Chairman-CEO Jeffrey Immelt will announce the details of the initiative, branded Ecomagination, in a speech in Washington today. He's expected to make a number of commitments, including plans to double its revenue from eco-safe products to $20 billion by the year 2010. The effort is being described by GE executives as Mr. Immelt's "stake in the ground."

SCREENING

"As part of the labeling process, we've gone through an extensive screening process for every one of those products that fall under the Ecomagination umbrella," said Jonathan Klein, GE spokesman.
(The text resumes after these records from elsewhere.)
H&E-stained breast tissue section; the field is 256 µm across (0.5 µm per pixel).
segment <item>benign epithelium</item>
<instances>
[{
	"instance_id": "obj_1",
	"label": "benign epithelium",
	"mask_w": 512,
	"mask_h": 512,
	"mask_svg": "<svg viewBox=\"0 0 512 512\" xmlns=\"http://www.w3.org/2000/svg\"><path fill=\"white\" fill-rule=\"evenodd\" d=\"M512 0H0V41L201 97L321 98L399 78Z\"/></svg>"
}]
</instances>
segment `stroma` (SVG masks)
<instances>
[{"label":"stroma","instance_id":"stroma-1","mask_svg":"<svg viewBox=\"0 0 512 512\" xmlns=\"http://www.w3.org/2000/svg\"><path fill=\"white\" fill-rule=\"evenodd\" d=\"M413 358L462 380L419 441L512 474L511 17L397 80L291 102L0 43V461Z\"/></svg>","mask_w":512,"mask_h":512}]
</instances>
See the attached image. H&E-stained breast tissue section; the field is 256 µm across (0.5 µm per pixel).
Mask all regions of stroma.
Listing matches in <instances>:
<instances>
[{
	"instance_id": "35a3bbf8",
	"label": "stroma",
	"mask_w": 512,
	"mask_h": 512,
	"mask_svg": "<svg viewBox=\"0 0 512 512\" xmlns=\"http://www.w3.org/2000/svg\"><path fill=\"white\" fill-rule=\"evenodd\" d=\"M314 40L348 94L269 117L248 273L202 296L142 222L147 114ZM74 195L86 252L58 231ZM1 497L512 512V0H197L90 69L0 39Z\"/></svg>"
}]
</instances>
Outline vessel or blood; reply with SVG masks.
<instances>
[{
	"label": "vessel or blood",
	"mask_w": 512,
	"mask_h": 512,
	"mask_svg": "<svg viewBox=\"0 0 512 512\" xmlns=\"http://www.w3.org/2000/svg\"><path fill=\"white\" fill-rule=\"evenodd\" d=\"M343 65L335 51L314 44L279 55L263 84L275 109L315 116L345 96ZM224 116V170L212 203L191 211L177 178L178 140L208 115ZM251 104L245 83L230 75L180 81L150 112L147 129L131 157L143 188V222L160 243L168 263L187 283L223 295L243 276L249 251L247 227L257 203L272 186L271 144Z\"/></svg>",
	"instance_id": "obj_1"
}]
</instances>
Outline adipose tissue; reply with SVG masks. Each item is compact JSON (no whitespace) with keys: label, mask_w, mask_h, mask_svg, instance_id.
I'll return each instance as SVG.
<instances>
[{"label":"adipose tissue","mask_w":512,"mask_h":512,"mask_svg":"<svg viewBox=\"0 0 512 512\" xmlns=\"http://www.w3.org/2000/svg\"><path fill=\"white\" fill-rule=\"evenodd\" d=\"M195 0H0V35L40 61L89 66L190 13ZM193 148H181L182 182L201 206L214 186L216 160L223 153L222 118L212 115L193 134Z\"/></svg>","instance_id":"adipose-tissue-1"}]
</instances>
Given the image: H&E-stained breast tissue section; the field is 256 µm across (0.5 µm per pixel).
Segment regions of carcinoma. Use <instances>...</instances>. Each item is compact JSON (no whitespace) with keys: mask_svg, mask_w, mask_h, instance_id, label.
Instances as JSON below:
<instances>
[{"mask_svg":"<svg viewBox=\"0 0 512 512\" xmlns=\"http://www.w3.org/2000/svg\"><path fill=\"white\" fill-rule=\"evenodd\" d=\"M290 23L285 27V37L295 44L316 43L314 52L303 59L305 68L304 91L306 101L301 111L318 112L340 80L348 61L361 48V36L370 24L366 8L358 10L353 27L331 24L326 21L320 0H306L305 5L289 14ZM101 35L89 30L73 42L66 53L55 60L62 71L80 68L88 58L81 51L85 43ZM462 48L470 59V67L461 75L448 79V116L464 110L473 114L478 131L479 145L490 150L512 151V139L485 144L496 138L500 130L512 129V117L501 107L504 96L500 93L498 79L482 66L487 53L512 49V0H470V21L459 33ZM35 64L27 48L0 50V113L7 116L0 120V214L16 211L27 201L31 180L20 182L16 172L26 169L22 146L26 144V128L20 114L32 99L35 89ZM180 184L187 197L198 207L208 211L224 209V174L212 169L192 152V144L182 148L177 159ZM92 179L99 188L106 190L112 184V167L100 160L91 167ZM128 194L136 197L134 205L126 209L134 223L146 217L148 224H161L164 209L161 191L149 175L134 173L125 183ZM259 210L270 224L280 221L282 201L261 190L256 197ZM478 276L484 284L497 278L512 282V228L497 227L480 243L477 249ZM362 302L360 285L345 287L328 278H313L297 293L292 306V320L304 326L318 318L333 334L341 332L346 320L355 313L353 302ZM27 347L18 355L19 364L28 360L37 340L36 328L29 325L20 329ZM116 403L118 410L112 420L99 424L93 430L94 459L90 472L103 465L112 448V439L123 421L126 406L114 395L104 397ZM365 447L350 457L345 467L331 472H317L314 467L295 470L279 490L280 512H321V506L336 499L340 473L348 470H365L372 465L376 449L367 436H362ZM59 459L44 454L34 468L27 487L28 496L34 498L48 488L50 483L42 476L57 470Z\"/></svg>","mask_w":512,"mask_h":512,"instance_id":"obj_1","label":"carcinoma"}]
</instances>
He described the initiative as the fruit of more than a year-and-a-half of research and said that it's been driven in part by environmental concerns voiced by GE's customers.
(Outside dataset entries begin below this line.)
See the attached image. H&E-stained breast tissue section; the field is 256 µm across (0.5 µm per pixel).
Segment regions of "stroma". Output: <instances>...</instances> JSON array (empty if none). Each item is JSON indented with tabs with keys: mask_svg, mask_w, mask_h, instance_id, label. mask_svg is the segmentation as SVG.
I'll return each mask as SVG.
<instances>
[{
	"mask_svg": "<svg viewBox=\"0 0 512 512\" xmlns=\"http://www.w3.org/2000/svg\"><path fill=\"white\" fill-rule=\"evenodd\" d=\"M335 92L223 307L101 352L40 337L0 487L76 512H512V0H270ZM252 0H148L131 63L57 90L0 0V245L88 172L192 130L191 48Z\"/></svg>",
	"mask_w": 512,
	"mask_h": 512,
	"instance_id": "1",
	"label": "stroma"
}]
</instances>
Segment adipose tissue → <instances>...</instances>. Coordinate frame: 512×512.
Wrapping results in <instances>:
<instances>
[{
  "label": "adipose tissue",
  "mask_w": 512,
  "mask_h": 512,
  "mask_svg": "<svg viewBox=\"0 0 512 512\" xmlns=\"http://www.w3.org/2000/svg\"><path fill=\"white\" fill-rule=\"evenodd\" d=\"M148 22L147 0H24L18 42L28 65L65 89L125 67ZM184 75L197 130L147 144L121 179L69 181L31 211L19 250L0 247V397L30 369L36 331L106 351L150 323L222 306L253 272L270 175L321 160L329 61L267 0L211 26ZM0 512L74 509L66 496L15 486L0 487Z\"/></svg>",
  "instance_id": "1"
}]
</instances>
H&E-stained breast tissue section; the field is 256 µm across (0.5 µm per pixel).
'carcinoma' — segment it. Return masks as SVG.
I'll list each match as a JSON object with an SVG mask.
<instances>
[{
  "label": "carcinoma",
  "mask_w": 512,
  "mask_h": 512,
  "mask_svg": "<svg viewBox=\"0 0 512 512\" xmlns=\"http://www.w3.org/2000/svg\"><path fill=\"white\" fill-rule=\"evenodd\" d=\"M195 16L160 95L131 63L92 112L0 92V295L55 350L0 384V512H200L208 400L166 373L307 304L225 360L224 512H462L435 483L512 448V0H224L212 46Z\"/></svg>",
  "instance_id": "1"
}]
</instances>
The campaign, targeted at GE's business-to-business customer base as well as investors, employees and consumers, kicked off in earnest today with eight-page inserts in four major newspapers and will be followed by more print and TV work created by Omnicom Group's BBDO, New York. The TV plan includes prime-time buys during sweeps as well as a heavy cable and news presence, said Judy Hu, GE's global executive director-advertising and branding.

Mr. Klein added that the interactive presence is the "most robust online launch we've ever had." It was developed by Atmosphere BBDO and independents Syrup and Blitz.
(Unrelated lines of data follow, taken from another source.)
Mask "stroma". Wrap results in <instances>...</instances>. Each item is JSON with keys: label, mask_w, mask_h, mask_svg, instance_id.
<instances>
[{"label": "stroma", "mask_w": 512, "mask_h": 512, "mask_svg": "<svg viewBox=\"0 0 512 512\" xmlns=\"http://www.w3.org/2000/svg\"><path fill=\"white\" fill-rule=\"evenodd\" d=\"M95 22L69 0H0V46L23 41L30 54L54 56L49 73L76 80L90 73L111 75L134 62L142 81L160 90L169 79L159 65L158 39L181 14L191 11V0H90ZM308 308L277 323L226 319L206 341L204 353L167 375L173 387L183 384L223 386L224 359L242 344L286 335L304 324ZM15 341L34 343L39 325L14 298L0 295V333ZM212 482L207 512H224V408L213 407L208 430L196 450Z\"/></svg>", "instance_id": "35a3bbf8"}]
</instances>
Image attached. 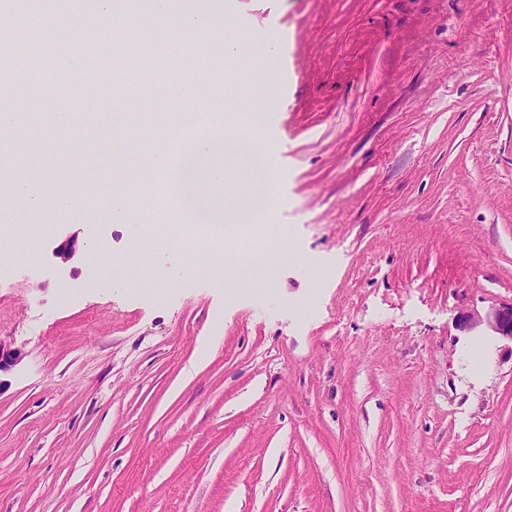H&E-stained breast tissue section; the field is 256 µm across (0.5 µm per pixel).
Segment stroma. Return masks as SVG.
Wrapping results in <instances>:
<instances>
[{
    "mask_svg": "<svg viewBox=\"0 0 512 512\" xmlns=\"http://www.w3.org/2000/svg\"><path fill=\"white\" fill-rule=\"evenodd\" d=\"M38 11L0 39V109L20 116L0 193L18 153L45 194L13 217L37 228L33 264L0 236V339L24 352L0 375V512H512V341L460 327L512 303V0H177L158 39L183 68L128 54L99 97L55 54L30 83L15 41L94 61L154 21L135 0ZM225 38L250 56L223 58ZM181 104L268 151L274 203L226 253L278 229L273 282L173 244L184 216L160 189L107 219L135 180L113 130L137 139ZM104 257L111 281L88 287Z\"/></svg>",
    "mask_w": 512,
    "mask_h": 512,
    "instance_id": "35a3bbf8",
    "label": "stroma"
}]
</instances>
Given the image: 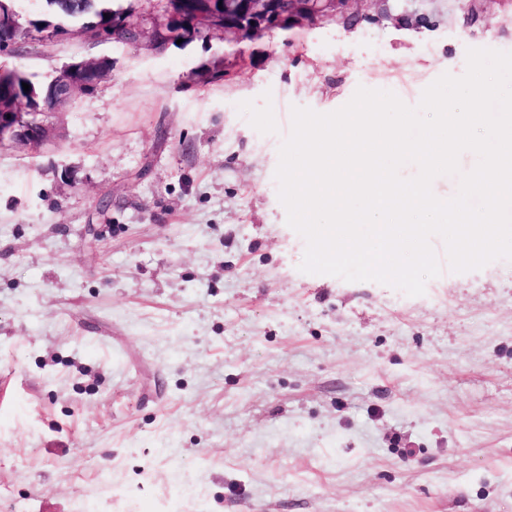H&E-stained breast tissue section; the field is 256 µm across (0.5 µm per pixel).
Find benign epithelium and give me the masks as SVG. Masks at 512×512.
I'll return each instance as SVG.
<instances>
[{"mask_svg":"<svg viewBox=\"0 0 512 512\" xmlns=\"http://www.w3.org/2000/svg\"><path fill=\"white\" fill-rule=\"evenodd\" d=\"M387 0H288V13L277 14L276 0H206L207 8L189 15L172 10L145 17H127L122 24L132 35L129 46L157 50L177 44V40L218 38L228 45L254 42L283 26L288 29H312L325 24L351 26L370 17V10L387 11ZM15 11L0 9V41L14 40L18 29ZM107 69L96 60L70 63L56 79L62 91L28 107L11 97L0 98V148L23 143L38 147L47 142L52 127L47 118L65 108L76 92L95 87Z\"/></svg>","mask_w":512,"mask_h":512,"instance_id":"obj_1","label":"benign epithelium"}]
</instances>
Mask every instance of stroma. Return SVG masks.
<instances>
[{
    "mask_svg": "<svg viewBox=\"0 0 512 512\" xmlns=\"http://www.w3.org/2000/svg\"><path fill=\"white\" fill-rule=\"evenodd\" d=\"M512 0L162 53L75 35L0 55L110 69L40 148H0V512H512V260L420 296L298 269L275 171L293 107L417 106Z\"/></svg>",
    "mask_w": 512,
    "mask_h": 512,
    "instance_id": "obj_1",
    "label": "stroma"
}]
</instances>
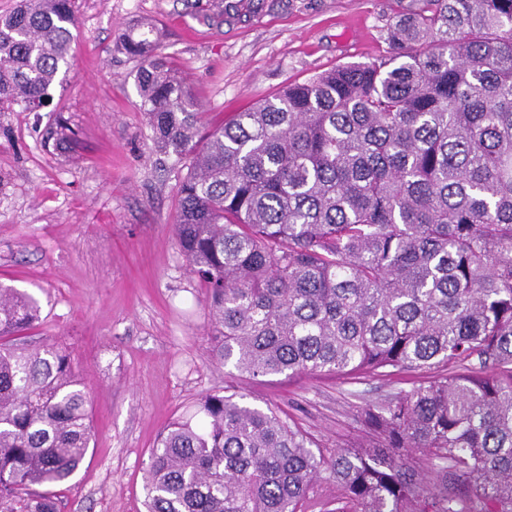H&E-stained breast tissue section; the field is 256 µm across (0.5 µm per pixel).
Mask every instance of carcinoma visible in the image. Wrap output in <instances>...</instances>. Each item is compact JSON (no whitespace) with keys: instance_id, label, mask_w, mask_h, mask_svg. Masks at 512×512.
<instances>
[{"instance_id":"1","label":"carcinoma","mask_w":512,"mask_h":512,"mask_svg":"<svg viewBox=\"0 0 512 512\" xmlns=\"http://www.w3.org/2000/svg\"><path fill=\"white\" fill-rule=\"evenodd\" d=\"M426 4L388 56L287 85L197 152L198 101L152 31L125 37L157 147L193 154L173 229L216 359L249 379L440 369L363 407L331 458L288 416L206 395L151 449L146 512H304L325 471V512H512V0ZM74 24L71 0L0 16V112L66 83ZM40 320L0 283V512H58L48 487L93 439ZM338 487L336 481L328 472H323L321 478L314 483L309 491L305 512H324L323 504L336 498Z\"/></svg>"}]
</instances>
Many of the creative executions juxtapose GE creations with natural elements. In one of the print ads, for cleaner coal technology, a bird's nest rests in a branch coming out a smokestack. In another, part of a series of altered Audubon prints, a clean locomotive chugs by a trio of Lapland longspurs.

"The ad campaign is to support the series of critical business messages that Jeff is announcing," Ms. Hu said. "The advertising is one way of getting across the commitments to helping customers find environmental solutions to problems."

GE's announcement comes amid a PR blitz assisted by the independent firm Edelman. Mr. Immelt will conduct a press conference and several interviews throughout the day, culminating with a cocktail reception attended by business executives, including some GE customers, as well as politicians and environmentalists. Meanwhile, GE is conducting an internal communications effort featuring a children's magazine designed to explain Ecomagination to employees' kids and their communities.